I believe the record is sufficient to support a finding that Sauseda had apparent authority to consent to the search of appellant’s motel room. One of the officers testified that after Sauseda answered the door and said appellant was not there, he asked if Sauseda was staying in the room. When she said yes, the officer asked if he could search the room, and Sauseda again said yes. The officers did not know until later that the room was registered only to appellant, and though Sauseda denied giving consent, the trial court was entitled to believe the officer’s testimony. Officers are not allowed to proceed without inquiry when consent is given in ambiguous circumstances. See Whisenhunt v. State, 122 S.W.3d 295, 299 (Tex. App.—Houston [1st Dist.] 2003, pet ref’d); Riordan v. State, 905 S.W.2d 765, 771 (Tex. App.—Austin 1995, no pet.). However, based on the officer’s testimony, the circumstances were not ambiguous at the time consent was given. Sauseda said she was staying in the room and gave her permission to search.

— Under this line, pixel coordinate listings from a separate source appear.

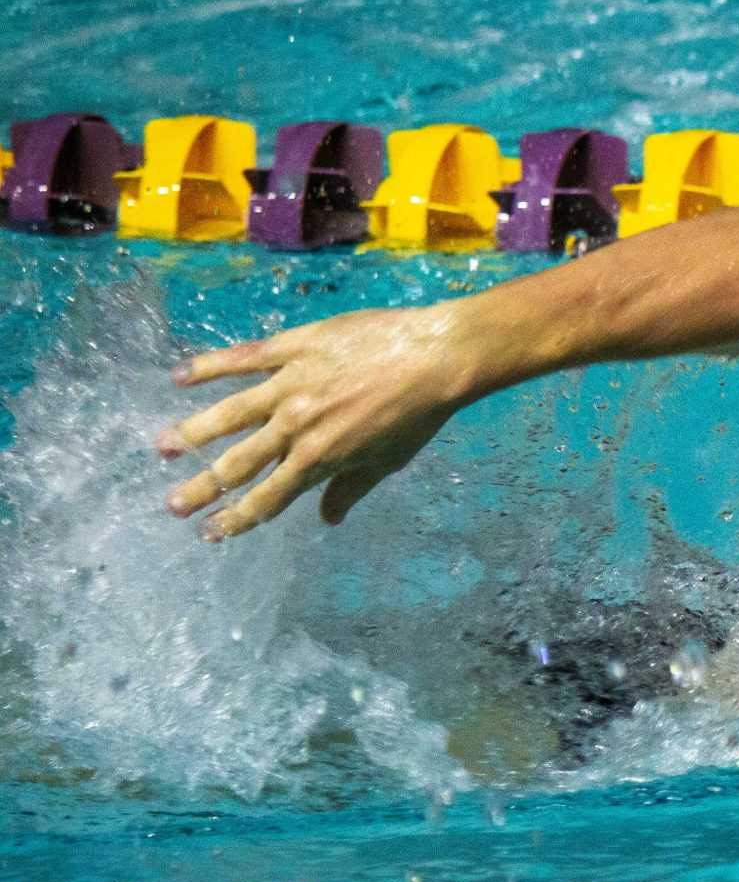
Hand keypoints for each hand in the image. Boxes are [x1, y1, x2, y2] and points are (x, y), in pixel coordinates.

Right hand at [159, 303, 479, 540]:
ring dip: (192, 432)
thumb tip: (327, 520)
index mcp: (319, 459)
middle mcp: (295, 426)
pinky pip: (242, 358)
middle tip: (171, 504)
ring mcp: (289, 385)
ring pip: (229, 413)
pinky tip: (180, 376)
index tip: (209, 533)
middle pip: (238, 463)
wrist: (434, 357)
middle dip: (202, 487)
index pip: (268, 497)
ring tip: (161, 447)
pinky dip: (209, 367)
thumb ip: (351, 489)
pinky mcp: (292, 348)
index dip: (236, 519)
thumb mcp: (388, 461)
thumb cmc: (417, 414)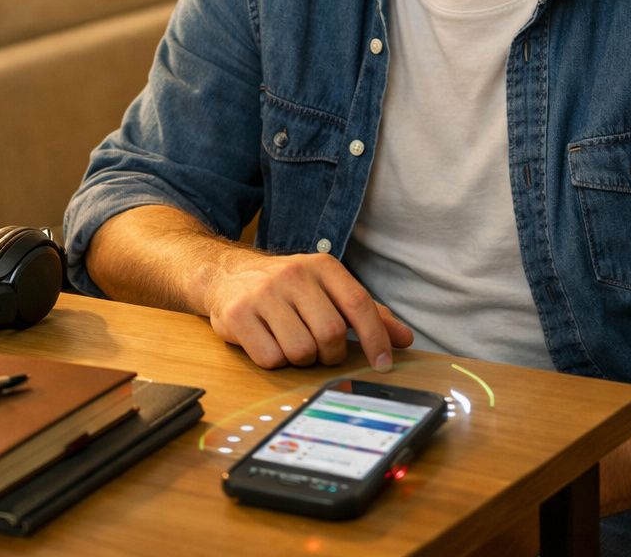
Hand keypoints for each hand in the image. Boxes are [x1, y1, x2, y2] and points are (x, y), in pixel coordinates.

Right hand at [203, 252, 413, 369]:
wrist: (225, 274)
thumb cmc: (286, 289)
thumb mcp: (326, 290)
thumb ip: (366, 313)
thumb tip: (404, 339)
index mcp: (322, 266)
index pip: (359, 305)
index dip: (376, 339)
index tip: (383, 364)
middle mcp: (293, 275)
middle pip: (331, 334)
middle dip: (331, 353)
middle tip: (320, 349)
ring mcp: (263, 294)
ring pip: (301, 351)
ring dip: (301, 359)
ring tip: (291, 342)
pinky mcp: (238, 315)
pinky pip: (271, 359)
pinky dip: (275, 360)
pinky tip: (268, 342)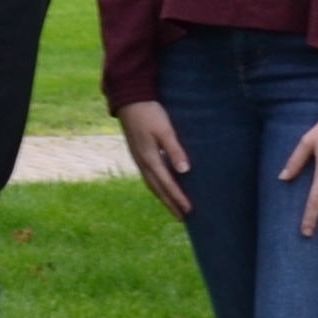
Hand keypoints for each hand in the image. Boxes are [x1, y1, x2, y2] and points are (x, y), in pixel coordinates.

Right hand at [117, 100, 193, 216]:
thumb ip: (174, 150)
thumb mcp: (165, 130)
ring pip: (151, 184)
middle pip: (158, 189)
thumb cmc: (150, 113)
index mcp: (149, 159)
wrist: (129, 99)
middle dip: (170, 203)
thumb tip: (185, 171)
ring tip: (172, 206)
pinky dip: (156, 186)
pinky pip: (148, 176)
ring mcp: (138, 159)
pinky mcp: (137, 153)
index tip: (188, 210)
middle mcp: (142, 163)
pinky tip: (160, 186)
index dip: (178, 198)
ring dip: (162, 197)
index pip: (167, 184)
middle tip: (181, 217)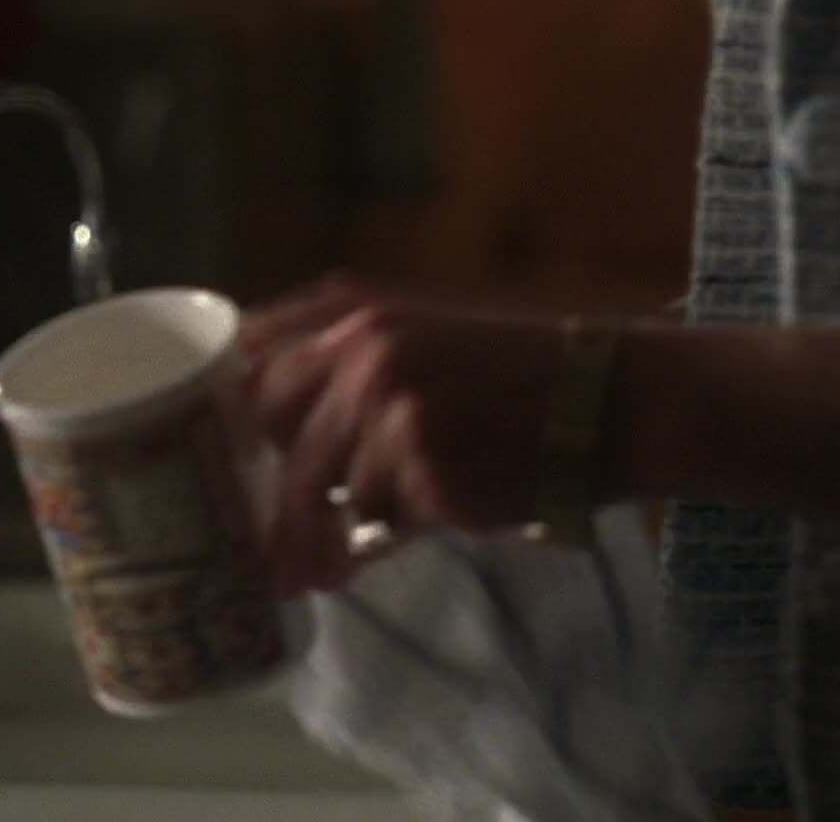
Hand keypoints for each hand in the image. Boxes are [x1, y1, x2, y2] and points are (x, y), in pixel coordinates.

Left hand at [241, 276, 567, 594]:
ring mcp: (396, 416)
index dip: (235, 420)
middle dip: (282, 488)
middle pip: (276, 440)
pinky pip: (384, 522)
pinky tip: (451, 498)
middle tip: (289, 529)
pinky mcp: (430, 475)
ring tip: (417, 491)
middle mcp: (364, 356)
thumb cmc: (505, 367)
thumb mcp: (411, 326)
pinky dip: (408, 524)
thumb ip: (329, 351)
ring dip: (361, 510)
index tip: (231, 459)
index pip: (250, 368)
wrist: (609, 397)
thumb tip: (236, 413)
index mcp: (353, 310)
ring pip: (334, 491)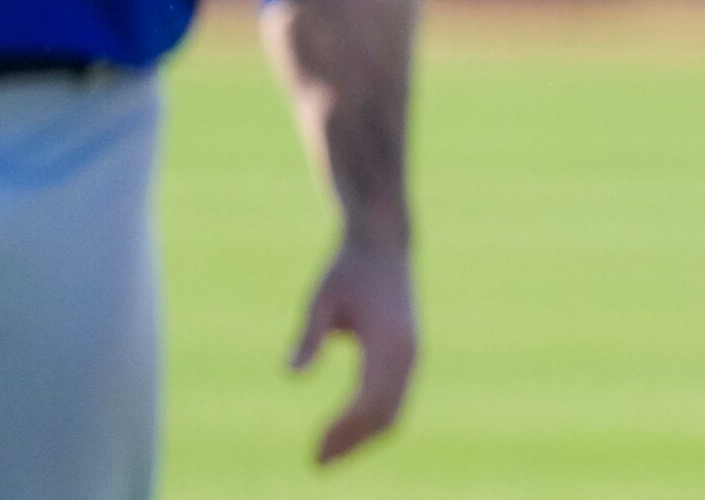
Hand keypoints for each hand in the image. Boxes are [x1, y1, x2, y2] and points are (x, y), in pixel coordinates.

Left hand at [288, 237, 418, 465]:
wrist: (382, 242)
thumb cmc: (347, 269)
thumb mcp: (321, 297)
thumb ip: (310, 335)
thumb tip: (291, 375)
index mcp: (390, 342)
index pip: (369, 402)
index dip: (343, 430)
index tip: (314, 449)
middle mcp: (409, 353)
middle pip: (386, 416)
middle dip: (353, 443)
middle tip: (316, 461)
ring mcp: (414, 354)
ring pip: (395, 411)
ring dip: (363, 436)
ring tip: (326, 452)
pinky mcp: (410, 353)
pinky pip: (396, 398)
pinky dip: (373, 420)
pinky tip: (345, 426)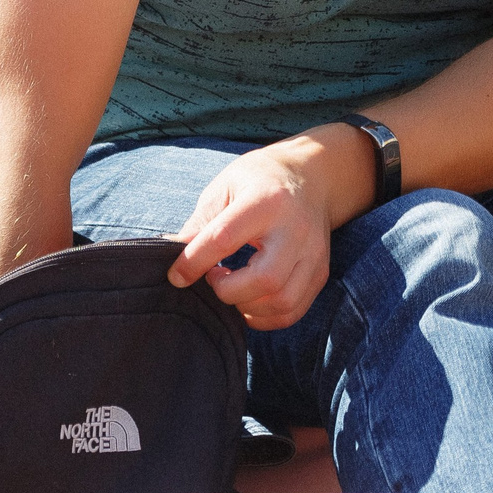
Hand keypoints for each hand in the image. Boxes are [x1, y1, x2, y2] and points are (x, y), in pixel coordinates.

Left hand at [168, 134, 354, 330]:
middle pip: (265, 279)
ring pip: (282, 301)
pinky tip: (248, 300)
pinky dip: (264, 317)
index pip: (225, 238)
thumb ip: (200, 224)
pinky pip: (293, 310)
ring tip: (231, 288)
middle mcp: (296, 229)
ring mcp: (314, 252)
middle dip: (228, 291)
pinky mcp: (320, 271)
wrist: (312, 176)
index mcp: (267, 201)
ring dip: (246, 307)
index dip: (193, 262)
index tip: (176, 276)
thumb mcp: (224, 187)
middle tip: (213, 277)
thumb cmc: (259, 180)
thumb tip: (171, 257)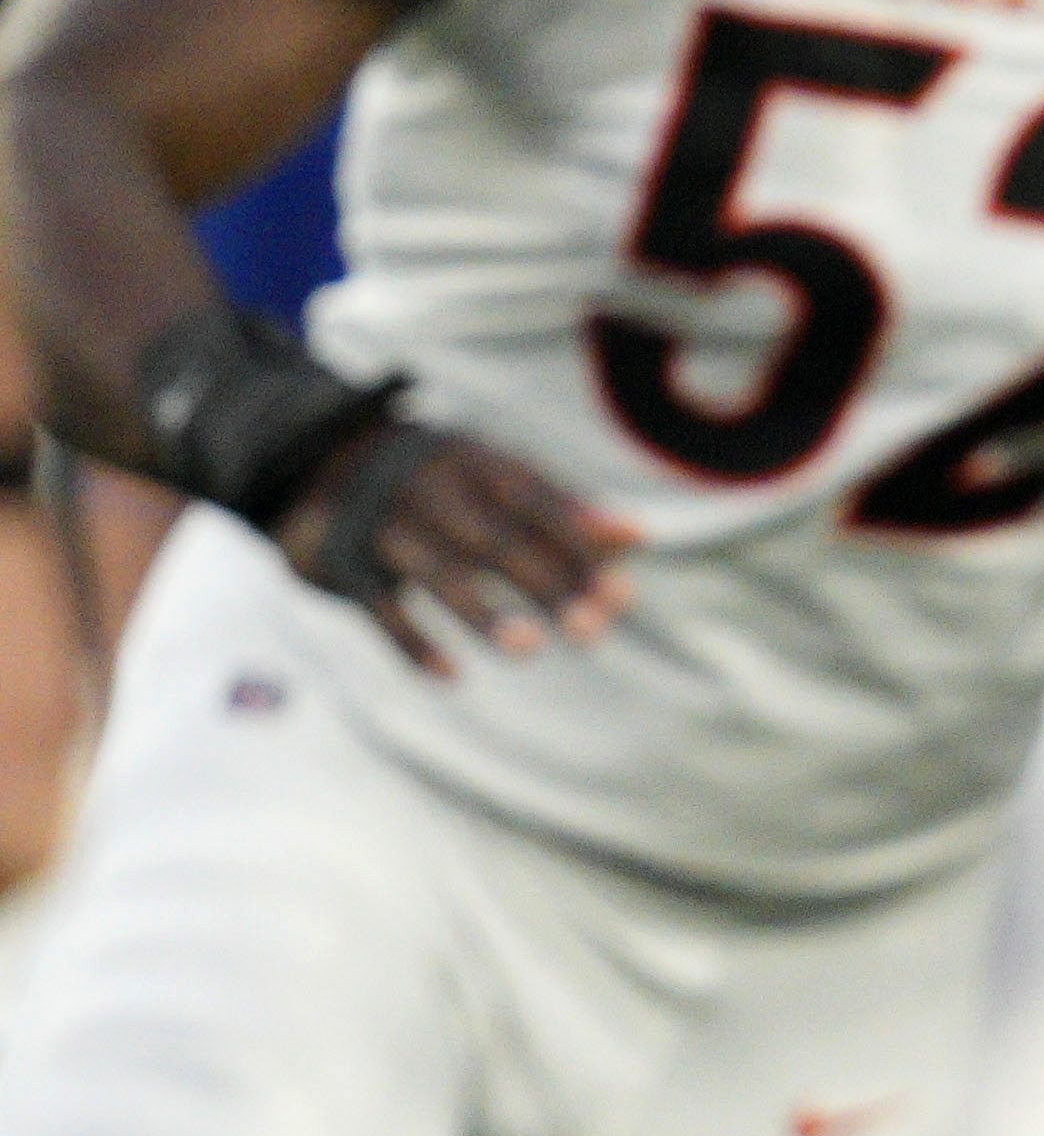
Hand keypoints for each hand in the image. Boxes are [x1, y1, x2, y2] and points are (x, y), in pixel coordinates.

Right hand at [283, 421, 633, 676]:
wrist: (312, 461)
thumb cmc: (434, 484)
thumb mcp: (491, 484)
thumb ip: (560, 513)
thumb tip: (639, 537)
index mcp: (477, 460)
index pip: (539, 506)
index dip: (580, 551)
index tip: (622, 598)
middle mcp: (432, 484)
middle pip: (497, 538)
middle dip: (546, 585)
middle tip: (592, 632)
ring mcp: (381, 520)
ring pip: (436, 569)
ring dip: (483, 611)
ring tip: (529, 649)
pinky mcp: (338, 560)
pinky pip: (377, 605)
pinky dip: (412, 641)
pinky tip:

That is sufficient evidence to support a finding of apparent authority in these circumstances. See Davis v. State, 93 S.W.3d 664, 668 (Tex. App.—Texarkana 2002, pet. ref’d) (affirming denial of motion to suppress based on apparent authority from consent of woman who told officers she lived in defendant’s house); Wilson v. State, No. 04-02-00805-CR, 2004 WL 624541, at *3 (Tex. App.—San Antonio Mar. 31, 2004, no pet.) (not designated for publication) (affirming denial of motion to suppress evidence seized from defendant’s vehicle after third party, who was in possession of vehicle, said he was the owner and gave permission to search); Guzman v. State, No. 14-98-01449-CR, 2001 WL 699545, at *3 (Tex. App.—Houston [14th Dist.] June 21, 2001, pet. ref’d) (not designated for publication) (“[E]ven if the vehicle did belong to someone else, Rita [Guzman]’s claim of ownership, together with the fact that the Guzman family was in possession of the vehicle when the officers stopped them, gave the officers reason to believe she had authority to consent to the search.”); Brown v. State, No. 14-95-01237-CR, 1998 WL 418758, at *5 (Tex. App.—Houston [14th Dist.] July 23, 1998, no pet.) (not designated for publication) (“We believe it is reasonable for the officers to assume that when they arrive at a residence, awaken an occupant, and obtain his consent to search the house, he is acting with apparent authority to consent.”).
Because I believe appellant has adequately preserved his complaint regarding Sauseda’s consent but find that complaint to be without merit, I concur.
/s/ Leslie Brock Yates
Justice
Judgment rendered and Majority and Concurring Opinions filed May 19, 2005.
Panel consists of Justices Yates, Anderson, and Hudson (Anderson, J. majority).